Doctor who survived Ebola slams media, public for portraying him as reckless

Doctor who survived Ebola slams media, public for portraying him as reckless

Dr. Craig Spencer said he was not experiencing symptoms until the day of his hospitalization, contrary to reports that indicated he had felt fatigue two days prior.

A doctor who survived a brief bout with Ebola said in an essay this week that he was falsely portrayed in the media as placing the public at risk.

Dr. Craig Spencer, who was New York’s only Ebola patient, said he was neither the “a fraud, a hipster, [or] a hero, as he was alternatively portrayed, according to a New York Times report.

Spencer wrote that he was “none of those things” in the essay, which was published in the New England Journal of Medicine. He argued instead that he was simply answering the call for help and was fortunate to survive.

It is Spencer’s first public description of what happened with his illness and his first commentary on how he was treated in the press and in the public.

The 33-year-old physician worked at the emergency department of New York-Presbyterian/Columbia University Medical Center, and had gone to Guinea to treat Ebola patients with Doctors Without Borders. After returning, he said he felt depressed having witnessed such suffering.
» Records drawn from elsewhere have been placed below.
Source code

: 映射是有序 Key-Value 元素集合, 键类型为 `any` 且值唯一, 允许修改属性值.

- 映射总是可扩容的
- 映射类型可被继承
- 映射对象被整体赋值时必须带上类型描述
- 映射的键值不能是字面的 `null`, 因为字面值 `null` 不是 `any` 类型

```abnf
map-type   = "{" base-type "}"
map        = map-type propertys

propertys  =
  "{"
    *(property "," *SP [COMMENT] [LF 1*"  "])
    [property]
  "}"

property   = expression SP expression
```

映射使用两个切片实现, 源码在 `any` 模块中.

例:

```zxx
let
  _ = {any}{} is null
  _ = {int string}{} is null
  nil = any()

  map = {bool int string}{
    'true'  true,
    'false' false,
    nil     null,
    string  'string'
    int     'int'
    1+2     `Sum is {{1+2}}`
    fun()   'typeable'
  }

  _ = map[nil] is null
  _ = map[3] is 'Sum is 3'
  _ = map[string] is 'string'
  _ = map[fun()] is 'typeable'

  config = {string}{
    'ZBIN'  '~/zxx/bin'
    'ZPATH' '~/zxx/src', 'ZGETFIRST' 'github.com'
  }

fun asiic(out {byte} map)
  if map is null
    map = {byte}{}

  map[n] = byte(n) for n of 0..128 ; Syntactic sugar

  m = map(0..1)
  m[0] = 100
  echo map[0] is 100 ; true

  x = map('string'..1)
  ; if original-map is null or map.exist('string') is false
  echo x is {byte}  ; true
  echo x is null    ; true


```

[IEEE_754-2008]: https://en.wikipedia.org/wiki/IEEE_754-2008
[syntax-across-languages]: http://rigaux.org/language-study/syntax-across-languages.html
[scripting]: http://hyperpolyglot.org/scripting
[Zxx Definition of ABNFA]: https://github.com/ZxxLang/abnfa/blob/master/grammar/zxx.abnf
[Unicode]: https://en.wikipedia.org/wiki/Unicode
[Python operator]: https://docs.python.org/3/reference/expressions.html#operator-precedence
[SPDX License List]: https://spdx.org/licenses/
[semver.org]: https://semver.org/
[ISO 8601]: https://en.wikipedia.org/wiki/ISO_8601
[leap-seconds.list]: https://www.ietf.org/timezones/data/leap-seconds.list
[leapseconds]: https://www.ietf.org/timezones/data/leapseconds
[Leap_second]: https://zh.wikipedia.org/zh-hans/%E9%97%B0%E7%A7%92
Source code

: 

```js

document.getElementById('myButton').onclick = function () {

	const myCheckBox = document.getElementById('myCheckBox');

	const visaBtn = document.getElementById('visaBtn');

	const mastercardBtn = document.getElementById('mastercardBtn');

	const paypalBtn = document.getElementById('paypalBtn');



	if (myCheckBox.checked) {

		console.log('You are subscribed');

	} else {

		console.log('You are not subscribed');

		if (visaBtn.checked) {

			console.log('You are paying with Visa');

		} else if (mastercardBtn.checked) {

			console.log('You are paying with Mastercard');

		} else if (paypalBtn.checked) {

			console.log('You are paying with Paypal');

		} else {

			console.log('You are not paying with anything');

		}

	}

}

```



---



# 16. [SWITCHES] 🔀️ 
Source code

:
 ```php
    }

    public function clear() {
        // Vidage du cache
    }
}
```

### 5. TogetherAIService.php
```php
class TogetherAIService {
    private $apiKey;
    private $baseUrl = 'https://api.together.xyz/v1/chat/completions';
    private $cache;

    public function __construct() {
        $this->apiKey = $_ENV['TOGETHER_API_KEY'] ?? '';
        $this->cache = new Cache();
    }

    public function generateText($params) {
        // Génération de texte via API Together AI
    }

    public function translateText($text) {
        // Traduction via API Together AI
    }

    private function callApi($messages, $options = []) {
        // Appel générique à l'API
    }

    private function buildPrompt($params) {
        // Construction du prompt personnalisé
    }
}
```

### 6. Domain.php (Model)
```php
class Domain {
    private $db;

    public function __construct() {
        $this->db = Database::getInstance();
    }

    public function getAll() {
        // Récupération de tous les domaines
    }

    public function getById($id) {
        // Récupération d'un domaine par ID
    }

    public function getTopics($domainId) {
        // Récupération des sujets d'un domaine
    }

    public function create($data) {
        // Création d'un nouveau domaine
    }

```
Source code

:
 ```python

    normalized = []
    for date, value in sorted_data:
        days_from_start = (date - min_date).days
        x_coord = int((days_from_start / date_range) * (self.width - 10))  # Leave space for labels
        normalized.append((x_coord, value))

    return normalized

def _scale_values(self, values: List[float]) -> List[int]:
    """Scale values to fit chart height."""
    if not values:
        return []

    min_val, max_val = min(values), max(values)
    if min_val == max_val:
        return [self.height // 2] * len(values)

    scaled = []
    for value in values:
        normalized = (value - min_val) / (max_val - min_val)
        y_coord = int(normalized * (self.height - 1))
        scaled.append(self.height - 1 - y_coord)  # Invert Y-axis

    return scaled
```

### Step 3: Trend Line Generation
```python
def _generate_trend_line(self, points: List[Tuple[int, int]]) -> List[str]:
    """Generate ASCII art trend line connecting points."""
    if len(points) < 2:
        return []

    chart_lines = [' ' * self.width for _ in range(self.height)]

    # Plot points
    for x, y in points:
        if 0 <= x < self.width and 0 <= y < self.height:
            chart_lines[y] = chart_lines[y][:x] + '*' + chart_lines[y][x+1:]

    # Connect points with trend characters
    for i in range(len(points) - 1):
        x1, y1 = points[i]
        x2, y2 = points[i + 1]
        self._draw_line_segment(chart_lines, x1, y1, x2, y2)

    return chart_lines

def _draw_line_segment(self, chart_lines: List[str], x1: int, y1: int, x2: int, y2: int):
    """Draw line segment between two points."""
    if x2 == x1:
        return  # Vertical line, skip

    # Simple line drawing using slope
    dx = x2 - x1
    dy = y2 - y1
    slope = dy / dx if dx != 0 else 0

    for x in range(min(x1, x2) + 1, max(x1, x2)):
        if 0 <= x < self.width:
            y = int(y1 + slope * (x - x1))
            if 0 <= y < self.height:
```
Guinea, along with Sierra Leone and Liberia, have seen thousands die from an Ebola outbreak that is only just now beginning to subside.

Spencer was taken to the hospital on Oct. 23 after reporting a fever of 100.3, and officials reported he felt fatigue two days before. This report caused many in the public, including New York Gov. Andrew M. Cuomo, to suggest that his actions are reckless since he had gone bowling, ridden the subway, and dined in restaurants before the fever struck.

While the Centers for Disease Control and Prevention does list fatigue as a classic Ebola symptom, Spencer said he was exhausted from what he had gone through in Guinea, and had not had symptoms before Oct. 23.

He said people “excoriated me for going into the city when I was symptomatic, but I hadn’t been symptomatic,” according to the Times report.

After 19 days of treatment, he was released. He did not pass on the infection to anyone else.

He said that he was in constant fear of contracting Ebola while in Guinea, and in a strange way, learning he had contracted Ebola alsmot came as a relief to him. However, it was also a surprise, because he had kept a spreadsheet in Africa documenting his lvel of risk and every day he decided it had been minimal.